On July 22, 2013, the U.S. Court of Appeals for the Seventh Circuit reversed the district court ruling in Securities and Exchange Commission v. Bauer and remanded for further proceedings to consider the novel issue of whether and how the “misappropriation theory” of insider trading applies to mutual fund redemptions.

In the fall of 2000, Jilaine H. Bauer (the Defendant) served as general counsel, chief compliance officer, and chairperson of the pricing committee for Heartland Advisors, Inc. (HAI). The Defendant also served as vice president and secretary of Heartland Group, Inc. (HGI), an open-end fund complex. HAI was the investment adviser, principal underwriter and distributor for the HGI mutual funds, including the Short Duration Fund and the High Yield Fund (the Funds). Beginning in 1999 and continuing through October 2000, the Funds experienced substantial net redemptions, resulting in significant decreases in NAV and increased illiquidity. In addition, several of the Funds’ portfolio securities had defaulted or were in danger of default. In order to generate the cash required to meet redemption demands, the Funds began selling off securities at discounted prices. The Defendant redeemed all of her shares in the Short Duration Fund on October 3, 2000. Ten days later, HAI’s pricing committee instituted across-the-board “haircuts” on the Funds’ securities, resulting in NAV decreases of 44.02% and 69.41% for the two Funds, which entered receivership five months later.

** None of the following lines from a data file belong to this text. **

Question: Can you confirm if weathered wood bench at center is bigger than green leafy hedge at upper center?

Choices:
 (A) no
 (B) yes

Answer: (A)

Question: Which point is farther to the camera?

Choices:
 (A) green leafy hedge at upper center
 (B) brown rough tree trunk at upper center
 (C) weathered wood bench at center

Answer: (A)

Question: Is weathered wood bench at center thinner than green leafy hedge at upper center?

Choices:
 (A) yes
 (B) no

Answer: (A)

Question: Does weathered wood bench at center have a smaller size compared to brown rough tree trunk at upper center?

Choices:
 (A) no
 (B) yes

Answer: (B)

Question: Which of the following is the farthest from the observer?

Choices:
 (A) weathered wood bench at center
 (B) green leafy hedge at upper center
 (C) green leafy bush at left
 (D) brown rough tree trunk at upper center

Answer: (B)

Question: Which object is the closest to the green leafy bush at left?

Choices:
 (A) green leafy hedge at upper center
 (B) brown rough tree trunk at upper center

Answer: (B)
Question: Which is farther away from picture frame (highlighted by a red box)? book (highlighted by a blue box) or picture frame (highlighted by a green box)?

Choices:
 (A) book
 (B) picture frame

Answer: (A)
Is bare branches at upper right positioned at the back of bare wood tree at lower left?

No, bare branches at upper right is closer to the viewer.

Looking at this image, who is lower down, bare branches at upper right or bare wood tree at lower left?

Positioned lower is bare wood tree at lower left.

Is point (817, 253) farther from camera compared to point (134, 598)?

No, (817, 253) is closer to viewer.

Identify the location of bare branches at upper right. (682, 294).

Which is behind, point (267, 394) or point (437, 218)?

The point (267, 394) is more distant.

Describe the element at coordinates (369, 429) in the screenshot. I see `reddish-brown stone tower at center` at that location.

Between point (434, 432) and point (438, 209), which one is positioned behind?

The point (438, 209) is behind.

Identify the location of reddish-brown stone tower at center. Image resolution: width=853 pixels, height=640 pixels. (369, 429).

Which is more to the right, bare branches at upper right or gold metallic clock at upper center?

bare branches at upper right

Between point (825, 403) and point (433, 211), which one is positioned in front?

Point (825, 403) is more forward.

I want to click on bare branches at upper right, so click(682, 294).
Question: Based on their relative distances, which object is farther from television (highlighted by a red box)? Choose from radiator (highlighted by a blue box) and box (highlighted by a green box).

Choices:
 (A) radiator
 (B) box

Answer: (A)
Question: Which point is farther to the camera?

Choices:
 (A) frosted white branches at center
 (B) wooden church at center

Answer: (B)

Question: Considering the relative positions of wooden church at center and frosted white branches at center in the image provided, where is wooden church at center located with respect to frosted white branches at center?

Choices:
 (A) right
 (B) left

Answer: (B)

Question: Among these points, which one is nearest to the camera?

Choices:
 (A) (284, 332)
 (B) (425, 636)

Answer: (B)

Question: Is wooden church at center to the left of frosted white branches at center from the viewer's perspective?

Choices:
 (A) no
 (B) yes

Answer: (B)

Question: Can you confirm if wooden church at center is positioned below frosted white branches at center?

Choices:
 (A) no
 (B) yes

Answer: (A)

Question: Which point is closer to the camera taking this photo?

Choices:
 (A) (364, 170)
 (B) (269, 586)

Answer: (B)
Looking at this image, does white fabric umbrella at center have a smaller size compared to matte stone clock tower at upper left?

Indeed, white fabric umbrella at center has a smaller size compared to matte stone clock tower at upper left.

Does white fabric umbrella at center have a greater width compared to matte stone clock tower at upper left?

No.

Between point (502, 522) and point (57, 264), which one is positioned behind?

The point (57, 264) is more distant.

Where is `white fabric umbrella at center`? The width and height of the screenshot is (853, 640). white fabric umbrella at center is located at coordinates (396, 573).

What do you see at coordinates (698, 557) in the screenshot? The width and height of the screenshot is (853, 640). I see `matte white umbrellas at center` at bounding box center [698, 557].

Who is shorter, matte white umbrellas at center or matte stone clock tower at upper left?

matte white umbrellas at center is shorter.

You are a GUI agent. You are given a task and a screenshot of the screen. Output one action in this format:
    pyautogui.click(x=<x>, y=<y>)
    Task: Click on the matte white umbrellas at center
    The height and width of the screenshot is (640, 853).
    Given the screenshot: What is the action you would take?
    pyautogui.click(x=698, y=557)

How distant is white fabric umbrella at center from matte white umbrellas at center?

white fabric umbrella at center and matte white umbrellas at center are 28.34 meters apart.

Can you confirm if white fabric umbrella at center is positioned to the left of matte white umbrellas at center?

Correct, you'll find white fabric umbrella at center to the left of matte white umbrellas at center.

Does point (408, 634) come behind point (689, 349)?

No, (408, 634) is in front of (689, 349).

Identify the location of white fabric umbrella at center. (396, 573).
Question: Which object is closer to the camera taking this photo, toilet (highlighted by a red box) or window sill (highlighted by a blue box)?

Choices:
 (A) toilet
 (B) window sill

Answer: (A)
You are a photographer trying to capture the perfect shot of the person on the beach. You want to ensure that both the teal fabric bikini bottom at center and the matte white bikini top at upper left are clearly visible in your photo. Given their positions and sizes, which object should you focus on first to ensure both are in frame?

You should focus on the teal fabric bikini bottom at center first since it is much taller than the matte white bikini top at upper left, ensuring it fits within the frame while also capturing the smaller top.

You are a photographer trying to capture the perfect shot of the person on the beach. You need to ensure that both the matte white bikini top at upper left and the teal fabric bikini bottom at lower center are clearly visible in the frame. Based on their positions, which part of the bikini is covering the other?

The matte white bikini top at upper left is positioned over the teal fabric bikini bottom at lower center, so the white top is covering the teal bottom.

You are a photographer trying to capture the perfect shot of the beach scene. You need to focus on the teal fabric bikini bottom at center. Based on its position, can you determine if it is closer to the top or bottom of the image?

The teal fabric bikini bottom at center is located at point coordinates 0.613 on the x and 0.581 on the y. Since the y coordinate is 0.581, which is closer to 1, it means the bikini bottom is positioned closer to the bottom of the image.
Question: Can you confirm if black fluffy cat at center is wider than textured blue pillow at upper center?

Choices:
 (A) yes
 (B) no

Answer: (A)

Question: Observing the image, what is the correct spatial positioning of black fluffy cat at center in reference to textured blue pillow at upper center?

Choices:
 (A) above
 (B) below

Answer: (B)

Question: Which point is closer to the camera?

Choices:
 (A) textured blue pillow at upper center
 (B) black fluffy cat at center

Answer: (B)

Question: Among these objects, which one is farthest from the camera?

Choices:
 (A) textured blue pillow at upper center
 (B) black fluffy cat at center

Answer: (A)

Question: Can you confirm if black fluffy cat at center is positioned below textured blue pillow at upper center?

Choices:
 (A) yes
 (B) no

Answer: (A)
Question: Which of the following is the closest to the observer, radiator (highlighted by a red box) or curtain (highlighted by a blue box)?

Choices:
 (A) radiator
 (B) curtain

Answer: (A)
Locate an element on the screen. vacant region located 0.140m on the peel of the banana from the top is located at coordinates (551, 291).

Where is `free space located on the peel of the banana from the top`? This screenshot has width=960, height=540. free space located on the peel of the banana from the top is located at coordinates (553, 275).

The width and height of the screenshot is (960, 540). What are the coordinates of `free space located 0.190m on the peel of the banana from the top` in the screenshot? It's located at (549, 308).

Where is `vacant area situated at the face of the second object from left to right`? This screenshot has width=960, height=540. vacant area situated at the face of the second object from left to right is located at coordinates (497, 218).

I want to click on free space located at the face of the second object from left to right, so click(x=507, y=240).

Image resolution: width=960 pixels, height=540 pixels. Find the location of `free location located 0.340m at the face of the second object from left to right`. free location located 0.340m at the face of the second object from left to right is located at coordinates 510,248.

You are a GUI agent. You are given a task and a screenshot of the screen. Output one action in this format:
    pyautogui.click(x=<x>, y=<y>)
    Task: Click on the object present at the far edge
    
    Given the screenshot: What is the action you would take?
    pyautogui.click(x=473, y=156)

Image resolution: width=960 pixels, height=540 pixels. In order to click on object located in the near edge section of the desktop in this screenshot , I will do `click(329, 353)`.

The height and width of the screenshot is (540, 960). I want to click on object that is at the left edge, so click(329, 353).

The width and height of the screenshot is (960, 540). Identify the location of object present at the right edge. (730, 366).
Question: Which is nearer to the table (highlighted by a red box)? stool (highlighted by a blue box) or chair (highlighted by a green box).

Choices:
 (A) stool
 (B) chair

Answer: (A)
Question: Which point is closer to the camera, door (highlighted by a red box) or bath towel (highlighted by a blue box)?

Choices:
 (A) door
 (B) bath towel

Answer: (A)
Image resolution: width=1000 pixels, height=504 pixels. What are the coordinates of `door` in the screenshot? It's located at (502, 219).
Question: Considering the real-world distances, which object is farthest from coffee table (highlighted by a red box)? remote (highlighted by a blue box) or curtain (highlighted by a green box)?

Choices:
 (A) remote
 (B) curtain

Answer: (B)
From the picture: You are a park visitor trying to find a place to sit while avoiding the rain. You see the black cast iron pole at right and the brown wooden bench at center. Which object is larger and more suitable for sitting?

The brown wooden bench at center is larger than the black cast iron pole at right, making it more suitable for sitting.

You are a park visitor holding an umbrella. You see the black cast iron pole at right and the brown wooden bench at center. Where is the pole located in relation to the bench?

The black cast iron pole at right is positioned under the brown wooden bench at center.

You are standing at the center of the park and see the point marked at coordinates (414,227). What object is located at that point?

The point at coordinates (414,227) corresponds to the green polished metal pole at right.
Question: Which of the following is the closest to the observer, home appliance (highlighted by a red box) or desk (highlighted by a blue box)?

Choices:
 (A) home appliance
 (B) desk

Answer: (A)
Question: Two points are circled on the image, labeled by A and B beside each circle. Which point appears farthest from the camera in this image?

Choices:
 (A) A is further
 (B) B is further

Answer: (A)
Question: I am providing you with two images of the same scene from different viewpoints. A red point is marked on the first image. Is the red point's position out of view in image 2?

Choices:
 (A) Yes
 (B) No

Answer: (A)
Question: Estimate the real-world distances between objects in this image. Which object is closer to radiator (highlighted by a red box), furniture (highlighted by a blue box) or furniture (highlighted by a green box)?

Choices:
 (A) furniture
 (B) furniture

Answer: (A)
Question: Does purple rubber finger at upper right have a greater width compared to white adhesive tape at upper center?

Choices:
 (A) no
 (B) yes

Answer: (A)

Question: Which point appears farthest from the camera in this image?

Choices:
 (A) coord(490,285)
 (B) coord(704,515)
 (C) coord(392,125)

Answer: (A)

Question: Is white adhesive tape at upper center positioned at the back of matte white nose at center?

On December 11, 2003, the SEC charged the Defendant with insider trading, and on May 25, 2011, the U.S. District Court for the Eastern District of Wisconsin granted summary judgment to the SEC under the “classical theory” of insider trading, which “targets a corporate insider’s breach of duty to shareholders with whom the insider transacts.” However, the SEC abandoned the “classical theory” on appeal, instead arguing that the Defendant was liable under the “misappropriation theory” of insider trading whereby the disclosure obligation “runs to the source of the information”—in this case, the Funds—rather than the trading counterparty. In reversing the district court’s order of summary judgment, the Seventh Circuit found that the lower court did not “weigh the novelty of the SEC’s claims in the mutual fund context” and remanded for further proceedings to consider the applicability of the “misappropriation theory” of insider trading to the Defendant’s redemptions and to resolve questions of fact related to the materiality of the Defendant’s non-public information and whether the Defendant acted with scienter.